Excerpts from a dataset:
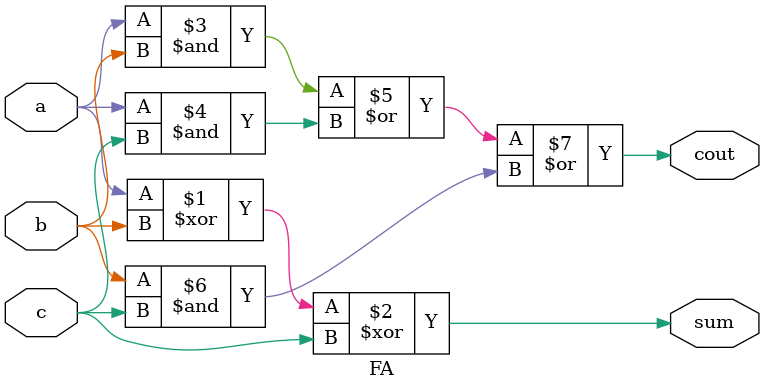
<source format=v>


`timescale 1ns/10ps

module FA (
    cout,
    sum,
    a,
    b,
    c
);


output cout;
wire cout;
output sum;
wire sum;
input a;
input b;
input c;





assign sum = ((a ^ b) ^ c);
assign cout = (((a & b) | (a & c)) | (b & c));

endmodule

</source>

--- Task goal ---
The answer must be an exact copy of the records above, with the pictures left out.

--- Response ---
<source format=v>


`timescale 1ns/10ps

module FA (
    cout,
    sum,
    a,
    b,
    c
);


output cout;
wire cout;
output sum;
wire sum;
input a;
input b;
input c;





assign sum = ((a ^ b) ^ c);
assign cout = (((a & b) | (a & c)) | (b & c));

endmodule

</source>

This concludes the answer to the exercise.